### Work required:
Starting with the line that contains "Annotation spec: after", copy out each line through the end of the entries below, exactly as written, and nothing else.

### Data shown:
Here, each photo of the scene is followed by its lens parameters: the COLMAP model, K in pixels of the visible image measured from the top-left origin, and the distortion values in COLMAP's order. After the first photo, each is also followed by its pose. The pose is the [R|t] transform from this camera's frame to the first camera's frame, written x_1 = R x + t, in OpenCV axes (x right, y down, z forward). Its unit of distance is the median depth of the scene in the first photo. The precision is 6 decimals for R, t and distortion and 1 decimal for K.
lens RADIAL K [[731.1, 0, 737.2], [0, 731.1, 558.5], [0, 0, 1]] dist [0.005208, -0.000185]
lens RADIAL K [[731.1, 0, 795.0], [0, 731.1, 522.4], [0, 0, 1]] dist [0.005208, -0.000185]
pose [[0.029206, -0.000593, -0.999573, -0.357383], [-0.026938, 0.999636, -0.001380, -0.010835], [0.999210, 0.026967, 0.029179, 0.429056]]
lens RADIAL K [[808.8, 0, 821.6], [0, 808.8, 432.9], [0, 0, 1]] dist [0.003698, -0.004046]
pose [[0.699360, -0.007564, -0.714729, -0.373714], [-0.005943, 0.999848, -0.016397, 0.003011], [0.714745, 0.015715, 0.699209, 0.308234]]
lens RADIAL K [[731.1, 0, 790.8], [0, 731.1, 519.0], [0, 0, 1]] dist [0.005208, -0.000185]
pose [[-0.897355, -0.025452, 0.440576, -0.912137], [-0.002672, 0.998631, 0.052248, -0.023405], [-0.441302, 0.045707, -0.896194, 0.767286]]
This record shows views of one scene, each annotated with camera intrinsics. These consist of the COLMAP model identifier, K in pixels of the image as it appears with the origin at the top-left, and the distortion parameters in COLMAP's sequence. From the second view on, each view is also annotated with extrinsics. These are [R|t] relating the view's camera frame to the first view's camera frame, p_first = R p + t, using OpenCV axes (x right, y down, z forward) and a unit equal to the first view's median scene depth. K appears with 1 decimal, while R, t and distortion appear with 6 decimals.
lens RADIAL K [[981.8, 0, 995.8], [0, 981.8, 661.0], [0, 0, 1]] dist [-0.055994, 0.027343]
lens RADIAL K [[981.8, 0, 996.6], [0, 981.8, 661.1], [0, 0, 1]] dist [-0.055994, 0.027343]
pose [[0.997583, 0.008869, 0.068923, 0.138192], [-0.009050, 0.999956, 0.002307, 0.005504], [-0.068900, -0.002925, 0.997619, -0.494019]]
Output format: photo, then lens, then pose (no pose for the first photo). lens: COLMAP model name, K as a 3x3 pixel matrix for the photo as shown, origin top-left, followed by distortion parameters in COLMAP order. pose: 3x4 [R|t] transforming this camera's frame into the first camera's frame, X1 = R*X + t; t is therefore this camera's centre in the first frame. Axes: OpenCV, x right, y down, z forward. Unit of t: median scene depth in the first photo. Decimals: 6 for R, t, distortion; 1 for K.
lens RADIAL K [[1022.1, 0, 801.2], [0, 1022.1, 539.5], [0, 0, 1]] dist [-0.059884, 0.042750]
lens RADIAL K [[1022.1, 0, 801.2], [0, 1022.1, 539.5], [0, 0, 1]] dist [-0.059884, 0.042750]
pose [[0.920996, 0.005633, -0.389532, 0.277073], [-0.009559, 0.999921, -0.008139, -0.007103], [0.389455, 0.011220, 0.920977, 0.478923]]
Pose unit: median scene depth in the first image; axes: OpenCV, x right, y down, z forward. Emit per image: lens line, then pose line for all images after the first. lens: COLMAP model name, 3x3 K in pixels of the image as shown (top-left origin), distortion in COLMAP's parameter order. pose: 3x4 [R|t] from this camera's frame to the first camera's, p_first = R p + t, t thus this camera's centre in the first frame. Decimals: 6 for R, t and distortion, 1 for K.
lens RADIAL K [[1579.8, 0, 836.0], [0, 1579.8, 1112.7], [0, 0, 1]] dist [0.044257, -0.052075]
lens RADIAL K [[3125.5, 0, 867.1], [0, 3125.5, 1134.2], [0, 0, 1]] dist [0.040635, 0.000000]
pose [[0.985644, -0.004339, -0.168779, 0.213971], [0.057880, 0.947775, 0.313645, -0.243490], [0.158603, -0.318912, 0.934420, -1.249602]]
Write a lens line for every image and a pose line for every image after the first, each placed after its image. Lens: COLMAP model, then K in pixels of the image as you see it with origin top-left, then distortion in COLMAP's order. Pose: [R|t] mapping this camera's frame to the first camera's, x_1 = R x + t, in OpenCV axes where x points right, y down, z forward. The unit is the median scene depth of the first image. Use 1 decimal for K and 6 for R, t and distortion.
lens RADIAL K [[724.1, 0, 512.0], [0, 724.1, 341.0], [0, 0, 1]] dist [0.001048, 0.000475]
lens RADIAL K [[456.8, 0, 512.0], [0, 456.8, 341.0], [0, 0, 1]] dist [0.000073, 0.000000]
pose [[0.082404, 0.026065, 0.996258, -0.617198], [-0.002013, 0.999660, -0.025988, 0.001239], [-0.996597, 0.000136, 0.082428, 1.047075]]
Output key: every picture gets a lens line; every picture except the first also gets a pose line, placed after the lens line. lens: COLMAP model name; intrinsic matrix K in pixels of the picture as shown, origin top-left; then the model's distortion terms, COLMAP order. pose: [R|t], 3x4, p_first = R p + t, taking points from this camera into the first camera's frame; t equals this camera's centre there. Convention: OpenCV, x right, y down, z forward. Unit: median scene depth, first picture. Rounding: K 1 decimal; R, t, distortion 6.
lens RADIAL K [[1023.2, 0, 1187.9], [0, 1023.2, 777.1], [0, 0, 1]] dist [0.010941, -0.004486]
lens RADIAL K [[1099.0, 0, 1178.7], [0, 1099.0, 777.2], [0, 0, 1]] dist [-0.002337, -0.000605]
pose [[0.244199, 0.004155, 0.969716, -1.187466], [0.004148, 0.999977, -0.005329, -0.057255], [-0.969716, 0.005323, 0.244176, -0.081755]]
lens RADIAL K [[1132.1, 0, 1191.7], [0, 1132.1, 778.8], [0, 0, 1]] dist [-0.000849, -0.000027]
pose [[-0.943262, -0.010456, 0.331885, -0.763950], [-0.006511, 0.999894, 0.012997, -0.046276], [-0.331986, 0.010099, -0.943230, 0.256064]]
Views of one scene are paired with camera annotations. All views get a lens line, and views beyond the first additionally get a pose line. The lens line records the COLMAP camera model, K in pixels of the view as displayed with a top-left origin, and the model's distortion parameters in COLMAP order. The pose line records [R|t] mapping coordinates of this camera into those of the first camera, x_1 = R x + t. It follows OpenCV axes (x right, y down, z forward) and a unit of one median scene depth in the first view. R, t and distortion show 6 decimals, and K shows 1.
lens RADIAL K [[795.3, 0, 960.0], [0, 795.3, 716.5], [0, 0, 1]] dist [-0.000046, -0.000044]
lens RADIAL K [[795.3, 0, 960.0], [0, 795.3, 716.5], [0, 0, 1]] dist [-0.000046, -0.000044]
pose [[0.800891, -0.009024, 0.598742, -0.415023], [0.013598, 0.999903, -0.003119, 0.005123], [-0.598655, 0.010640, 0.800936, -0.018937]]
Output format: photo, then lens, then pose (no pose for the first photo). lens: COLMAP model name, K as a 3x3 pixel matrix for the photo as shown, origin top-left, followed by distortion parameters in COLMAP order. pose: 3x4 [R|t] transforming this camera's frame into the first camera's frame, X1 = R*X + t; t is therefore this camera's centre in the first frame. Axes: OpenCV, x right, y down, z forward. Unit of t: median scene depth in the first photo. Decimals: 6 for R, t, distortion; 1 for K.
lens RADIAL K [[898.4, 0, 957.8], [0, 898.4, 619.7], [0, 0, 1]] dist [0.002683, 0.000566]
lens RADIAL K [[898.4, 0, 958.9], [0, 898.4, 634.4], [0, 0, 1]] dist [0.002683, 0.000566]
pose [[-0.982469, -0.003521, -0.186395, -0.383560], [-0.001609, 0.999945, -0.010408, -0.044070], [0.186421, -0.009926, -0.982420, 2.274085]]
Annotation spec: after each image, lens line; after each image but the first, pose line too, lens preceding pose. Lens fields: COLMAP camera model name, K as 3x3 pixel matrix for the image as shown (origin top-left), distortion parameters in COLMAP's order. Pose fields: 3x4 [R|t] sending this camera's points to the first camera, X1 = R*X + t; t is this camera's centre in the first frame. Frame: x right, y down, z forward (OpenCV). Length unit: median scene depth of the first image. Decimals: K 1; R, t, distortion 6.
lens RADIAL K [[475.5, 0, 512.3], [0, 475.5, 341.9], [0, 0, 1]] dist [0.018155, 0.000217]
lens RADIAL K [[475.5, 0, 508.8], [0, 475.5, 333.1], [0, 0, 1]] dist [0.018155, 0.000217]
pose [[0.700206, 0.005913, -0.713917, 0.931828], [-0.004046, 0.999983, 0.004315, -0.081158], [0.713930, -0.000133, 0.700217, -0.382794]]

### Result of the exercise:
Annotation spec: after each image, lens line; after each image but the first, pose line too, lens preceding pose. Lens fields: COLMAP camera model name, K as 3x3 pixel matrix for the image as shown (origin top-left), distortion parameters in COLMAP's order. Pose fields: 3x4 [R|t] sending this camera's points to the first camera, X1 = R*X + t; t is this camera's centre in the first frame. Frame: x right, y down, z forward (OpenCV). Length unit: median scene depth of the first image. Decimals: K 1; R, t, distortion 6.
lens RADIAL K [[475.5, 0, 512.3], [0, 475.5, 341.9], [0, 0, 1]] dist [0.018155, 0.000217]
lens RADIAL K [[475.5, 0, 508.8], [0, 475.5, 333.1], [0, 0, 1]] dist [0.018155, 0.000217]
pose [[0.700206, 0.005913, -0.713917, 0.931828], [-0.004046, 0.999983, 0.004315, -0.081158], [0.713930, -0.000133, 0.700217, -0.382794]]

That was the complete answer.